2.2. Preparation of the MoS2-POSS nanohybrid

2.2.1 Bulk MoS2. (NH4)6Mo7O24·4H2O (0.11 g) and CN2H4S (2.50 g) were dispersed in deionized water (52 mL) by ultrasonic treatment (20 min) to form a uniform mixture. The solution was decanted to a 100 mL Teflon-lined stainless steel autoclave and kept at 180 °C for 12 h. After the reaction, the acquired product was washed with deionized water and absolute ethyl alcohol several times and then dried at 80 °C.28
2.2.2 Preparation of LixMoS2. A certain amount of bulk MoS2 powder was added into 30 mL of an n-hexane solution of n-butyl lithium (0.50 M), and the mixture was transferred into a Teflon-lined stainless-steel autoclave. Subsequently, the sealed autoclave was heated to 220 °C and maintained at this temperature for 24 h.
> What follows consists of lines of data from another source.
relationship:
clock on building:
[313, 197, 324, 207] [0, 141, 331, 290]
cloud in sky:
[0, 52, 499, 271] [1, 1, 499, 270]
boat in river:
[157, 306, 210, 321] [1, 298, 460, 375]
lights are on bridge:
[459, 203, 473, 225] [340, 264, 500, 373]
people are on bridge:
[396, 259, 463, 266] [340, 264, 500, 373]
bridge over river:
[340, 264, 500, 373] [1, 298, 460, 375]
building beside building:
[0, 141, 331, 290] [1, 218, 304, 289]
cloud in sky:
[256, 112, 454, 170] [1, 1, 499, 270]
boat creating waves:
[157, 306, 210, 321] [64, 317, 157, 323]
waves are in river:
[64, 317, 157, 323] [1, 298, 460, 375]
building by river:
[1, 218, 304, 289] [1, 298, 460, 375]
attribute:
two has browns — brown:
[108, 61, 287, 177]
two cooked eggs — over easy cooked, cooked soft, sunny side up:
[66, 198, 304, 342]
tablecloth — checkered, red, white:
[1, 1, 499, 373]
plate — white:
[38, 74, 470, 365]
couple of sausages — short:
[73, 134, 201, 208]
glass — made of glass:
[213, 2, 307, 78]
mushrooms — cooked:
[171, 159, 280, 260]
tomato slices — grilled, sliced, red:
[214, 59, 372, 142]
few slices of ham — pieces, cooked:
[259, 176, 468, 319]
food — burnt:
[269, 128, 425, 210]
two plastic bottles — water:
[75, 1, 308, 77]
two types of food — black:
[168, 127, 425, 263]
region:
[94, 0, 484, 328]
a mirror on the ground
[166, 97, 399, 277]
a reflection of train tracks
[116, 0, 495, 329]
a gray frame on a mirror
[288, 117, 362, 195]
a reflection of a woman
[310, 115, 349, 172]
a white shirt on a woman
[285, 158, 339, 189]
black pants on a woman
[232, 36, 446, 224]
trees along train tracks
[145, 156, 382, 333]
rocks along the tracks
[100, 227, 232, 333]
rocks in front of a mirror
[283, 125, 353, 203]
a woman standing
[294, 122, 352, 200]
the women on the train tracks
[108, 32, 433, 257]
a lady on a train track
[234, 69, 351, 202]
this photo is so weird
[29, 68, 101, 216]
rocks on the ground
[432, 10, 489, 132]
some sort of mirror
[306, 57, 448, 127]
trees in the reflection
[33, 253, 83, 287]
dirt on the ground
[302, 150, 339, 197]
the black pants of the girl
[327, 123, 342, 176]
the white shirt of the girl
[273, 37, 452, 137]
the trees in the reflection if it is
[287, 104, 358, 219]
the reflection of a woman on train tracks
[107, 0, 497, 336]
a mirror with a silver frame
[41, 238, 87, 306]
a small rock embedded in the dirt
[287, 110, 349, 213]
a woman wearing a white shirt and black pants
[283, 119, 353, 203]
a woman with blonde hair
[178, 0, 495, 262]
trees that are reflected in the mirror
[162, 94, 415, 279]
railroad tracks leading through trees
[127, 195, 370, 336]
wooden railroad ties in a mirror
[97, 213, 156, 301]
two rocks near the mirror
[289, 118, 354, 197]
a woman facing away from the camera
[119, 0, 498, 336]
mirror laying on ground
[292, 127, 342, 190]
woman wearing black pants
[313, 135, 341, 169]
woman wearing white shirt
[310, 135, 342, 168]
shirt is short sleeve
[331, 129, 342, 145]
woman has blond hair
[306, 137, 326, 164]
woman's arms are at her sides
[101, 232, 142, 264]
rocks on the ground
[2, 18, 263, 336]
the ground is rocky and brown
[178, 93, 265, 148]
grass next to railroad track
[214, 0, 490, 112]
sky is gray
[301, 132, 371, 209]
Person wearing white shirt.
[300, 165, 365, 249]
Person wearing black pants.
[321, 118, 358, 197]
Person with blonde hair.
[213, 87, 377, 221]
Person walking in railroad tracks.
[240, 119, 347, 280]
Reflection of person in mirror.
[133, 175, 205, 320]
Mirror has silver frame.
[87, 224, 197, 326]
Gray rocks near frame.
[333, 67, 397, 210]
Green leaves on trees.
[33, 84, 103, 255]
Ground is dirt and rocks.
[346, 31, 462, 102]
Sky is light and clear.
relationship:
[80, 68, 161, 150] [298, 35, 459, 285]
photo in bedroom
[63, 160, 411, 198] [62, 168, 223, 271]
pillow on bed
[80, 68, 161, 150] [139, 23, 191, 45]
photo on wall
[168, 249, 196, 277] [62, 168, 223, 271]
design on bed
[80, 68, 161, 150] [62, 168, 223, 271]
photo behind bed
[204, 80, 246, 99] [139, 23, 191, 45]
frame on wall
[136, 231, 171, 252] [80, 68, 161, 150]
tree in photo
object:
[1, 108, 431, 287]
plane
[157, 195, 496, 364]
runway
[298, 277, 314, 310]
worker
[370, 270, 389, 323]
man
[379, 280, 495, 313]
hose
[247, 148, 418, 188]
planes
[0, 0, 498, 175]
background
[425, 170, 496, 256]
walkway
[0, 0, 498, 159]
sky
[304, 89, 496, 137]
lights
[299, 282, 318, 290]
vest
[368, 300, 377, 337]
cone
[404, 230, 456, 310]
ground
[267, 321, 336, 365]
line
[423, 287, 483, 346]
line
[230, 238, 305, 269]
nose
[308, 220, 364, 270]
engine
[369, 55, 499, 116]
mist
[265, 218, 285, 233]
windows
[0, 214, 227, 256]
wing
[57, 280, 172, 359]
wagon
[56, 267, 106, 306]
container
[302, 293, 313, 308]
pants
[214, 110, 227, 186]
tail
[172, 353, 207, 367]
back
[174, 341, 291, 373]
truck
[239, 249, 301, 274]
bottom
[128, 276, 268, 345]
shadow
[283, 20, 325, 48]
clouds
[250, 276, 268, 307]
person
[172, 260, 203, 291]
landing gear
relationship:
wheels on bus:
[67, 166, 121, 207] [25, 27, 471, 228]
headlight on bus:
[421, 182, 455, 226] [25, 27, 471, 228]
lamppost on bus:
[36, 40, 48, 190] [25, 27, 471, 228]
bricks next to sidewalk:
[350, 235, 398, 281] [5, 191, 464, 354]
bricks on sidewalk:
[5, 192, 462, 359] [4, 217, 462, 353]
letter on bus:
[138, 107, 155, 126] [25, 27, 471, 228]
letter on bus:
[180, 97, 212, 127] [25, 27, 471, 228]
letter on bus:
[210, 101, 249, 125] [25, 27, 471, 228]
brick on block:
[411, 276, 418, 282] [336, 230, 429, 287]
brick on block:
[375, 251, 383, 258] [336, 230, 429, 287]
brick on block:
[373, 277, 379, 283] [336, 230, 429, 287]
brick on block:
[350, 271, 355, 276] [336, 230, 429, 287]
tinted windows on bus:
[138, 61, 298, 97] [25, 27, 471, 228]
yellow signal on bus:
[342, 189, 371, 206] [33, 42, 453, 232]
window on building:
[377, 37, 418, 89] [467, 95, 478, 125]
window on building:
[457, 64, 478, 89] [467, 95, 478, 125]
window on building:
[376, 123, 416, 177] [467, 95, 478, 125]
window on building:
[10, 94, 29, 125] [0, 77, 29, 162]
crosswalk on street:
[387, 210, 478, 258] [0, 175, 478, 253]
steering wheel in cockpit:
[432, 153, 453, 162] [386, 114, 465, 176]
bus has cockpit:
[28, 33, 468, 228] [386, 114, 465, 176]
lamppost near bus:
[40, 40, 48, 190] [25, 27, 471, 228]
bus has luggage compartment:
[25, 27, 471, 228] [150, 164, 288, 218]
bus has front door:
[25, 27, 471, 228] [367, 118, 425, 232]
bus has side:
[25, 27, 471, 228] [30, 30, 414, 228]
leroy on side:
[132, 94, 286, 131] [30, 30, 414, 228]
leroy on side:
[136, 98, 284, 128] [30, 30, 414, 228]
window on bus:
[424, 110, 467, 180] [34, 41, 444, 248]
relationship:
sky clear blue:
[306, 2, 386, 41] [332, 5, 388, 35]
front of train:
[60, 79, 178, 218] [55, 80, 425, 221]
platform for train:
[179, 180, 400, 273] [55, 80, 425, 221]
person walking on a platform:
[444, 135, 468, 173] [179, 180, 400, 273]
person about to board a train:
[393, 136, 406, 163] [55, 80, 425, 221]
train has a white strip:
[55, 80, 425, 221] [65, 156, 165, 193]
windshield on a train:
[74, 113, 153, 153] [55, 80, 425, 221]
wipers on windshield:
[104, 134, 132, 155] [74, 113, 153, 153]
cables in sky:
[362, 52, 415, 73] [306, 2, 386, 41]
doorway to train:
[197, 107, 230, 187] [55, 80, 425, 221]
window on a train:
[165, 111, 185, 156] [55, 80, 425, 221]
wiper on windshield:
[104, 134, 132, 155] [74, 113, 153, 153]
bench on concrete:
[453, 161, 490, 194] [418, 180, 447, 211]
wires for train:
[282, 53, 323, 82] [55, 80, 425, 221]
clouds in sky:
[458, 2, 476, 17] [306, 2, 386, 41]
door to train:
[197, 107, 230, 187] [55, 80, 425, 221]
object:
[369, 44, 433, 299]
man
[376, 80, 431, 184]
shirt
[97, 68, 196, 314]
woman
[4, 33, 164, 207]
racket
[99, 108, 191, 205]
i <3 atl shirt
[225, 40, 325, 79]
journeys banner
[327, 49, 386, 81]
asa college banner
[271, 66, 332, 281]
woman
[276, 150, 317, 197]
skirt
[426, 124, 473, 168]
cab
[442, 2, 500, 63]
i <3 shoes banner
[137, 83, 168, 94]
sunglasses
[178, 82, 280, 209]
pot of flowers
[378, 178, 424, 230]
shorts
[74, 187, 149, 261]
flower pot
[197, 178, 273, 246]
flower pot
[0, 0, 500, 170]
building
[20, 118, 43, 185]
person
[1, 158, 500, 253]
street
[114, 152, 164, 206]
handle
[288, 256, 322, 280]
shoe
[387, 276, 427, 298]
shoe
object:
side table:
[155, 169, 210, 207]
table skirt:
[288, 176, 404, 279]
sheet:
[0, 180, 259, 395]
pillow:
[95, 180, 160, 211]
After cooling to room temperature, the mixture was rinsed with anhydrous hexane several times. The obtained solid (denoted LixMoS2) was dried in a vacuum at 60 °C for 12 h.29
2.2.3 Preparation of DITG-MoS2. 0.15 g of LixMoS2 was dissolved in 150 mL of deionized water, followed by 4 h of ultrasonication. Finally, the suspension was neutralized using dilute nitric acid. The obtained suspension (few-layered MoS2) and an excess amount of dithioglycol (DITG) were added into tetrahydrofuran (THF). After 8 h of stirring, the solution was centrifuged and washed with THF several times, and the collected precipitate (denoted DITG-MoS2) was dried in a vacuum at 60 °C for 12 h.
2.2.4 Preparation of the MoS2-POSS nanohybrid30. The received DITG-MoS2 was added into a 250 mL three-necked round-bottom flask containing 60 mL of dry THF, and 0.15 g of octavinyl-POSS was added. Then, the solution mixture was magnetically stirred and refluxed for 30 minutes under a nitrogen atmosphere. Additionally, 6.7 mg of AIBN was added successively and the solution was purged with nitrogen for another 15 minutes. Then, the reaction system was held at 80 °C for 6 h. After the reaction product was filtered and dried under a vacuum at 60 °C for 4 h, the target MoS2-POSS nanohybrid was obtained.

2.3. Techniques

FTIR spectra were recorded on a MAGNA-IR 750 spectrometer. XRD patterns were collected using a Rigaku K/max-γA X-ray diffractometer with Cu-Kα radiation (λ = 1.5415 Å) at a scanning rate of 0.02° s−1. A Netzsch STA-409c Thermal Analyzer was used for TGA under a 50 × 103 mm3 min−1 nitrogen flow with a heating rate of 10 °C min−1; SEM and EDS characterization of the worn ball surface were carried out on an FEI Inspect F50 instrument.

2.4. Tribological tests

The tribological properties of the liquid paraffin (LP) mixtures were evaluated on an MW-W1A vertical universal friction and wear tester (Jinan, China) using a pin-on-disk sliding pair. It worked at a rotating speed of 200 rpm under a constant load of 250 N for a testing duration of 30 minutes; the friction pins used in this study were made of 45 steel (diameter: 4.8 mm; hardness: 44–46 HRC; surface roughness: 0.0125 μm). An Al2O3 disk (diameter: 42 mm; thickness: 5 mm; surface roughness: 0.0125 μm) was made by Suzhou Crystal Element Company in China. Friction and wear tests were performed at least three times under the same conditions so as to minimize data scattering, and the final friction data was obtained by calculating an average value of FC for different times.

3. Results and discussion

3.1 Characterization

The MoS2-POSS nanohybrid was prepared as shown schematically in Fig. 1. LixMoS2 was prepared using a solvothermal method. The n-hexane solution of n-butyl lithium is a mild and effective reagent for the insertion of Li into MoS2. The reaction equation is as follows.29
MoS2 + n-Bu-Li → [MoS2− + Bu + Li+] → LiMoS2 + n-C8H18

image file: d0ra02014a-f1.tif
Fig. 1 Schematic representation of the synthesis of the MoS2-POSS nanohybrid.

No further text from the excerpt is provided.